Laboratory tests to determine muscle-specific enzymes are indicated only in the case of massive, extensive, muscle contusions in the context of high-speed or crush injuries. What is known as crush syndrome, with its life-threatening secondary phenomena (crush kidney), may be a consequence of these types of traumatic events. Electrodiagnostic testing such as electromyography is indicated only if there is accompanying nerve injury.


15.1.6 Organ-Specific Imaging


Apart from the ultrasound procedure described above as the standard procedure, no further imaging procedures are necessary except MRI, which is sometimes required, and radiography, which is ordered to exclude bone injuries.
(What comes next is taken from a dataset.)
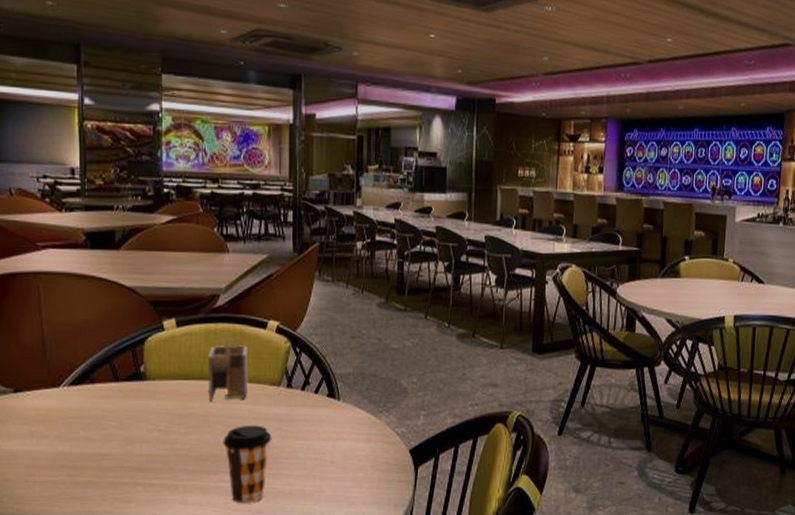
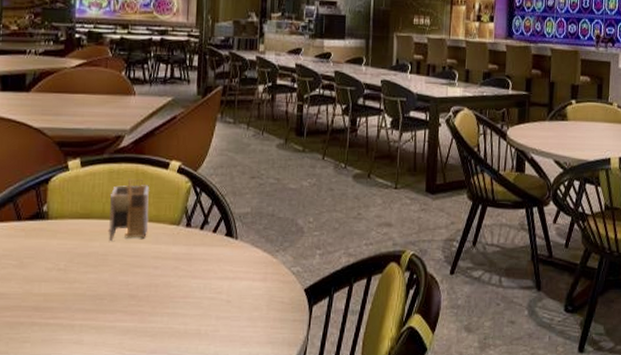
coffee cup: present [223,425,272,504] -> none [121,264,170,344]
15.2 Special Muscle Injuries and Damage to the Upper Extremity






  • Deltoid muscle


  • Biceps brachii muscle


  • Triceps brachii muscle


  • Compartment syndrome in the forearm

Muscle injuries in the region of the upper extremity generally give the impression of a strain or tear in the fiber, and less frequently of a partial rupture in the belly of the muscle. A compartment syndrome in the lower arm develops because of increased pressure in the fascial compartments as a result of edema and compression of the arterioles or venules. In general, injuries to the musculature of the upper extremity are rare. In contrast, acute lesions or damage induced by degeneration to their tendinous origins occur more frequently. Compartment syndromes in the forearm are concomitant phenomena of more severe, local, blunt force trauma. While indirect damage tends to occur in the context of sport activity (e.g., gymnastics, throwing sports, boxing), direct muscle traumas are observed predominantly in the context of industrial or road traffic accidents (e.g., trapping the forearm in a machine).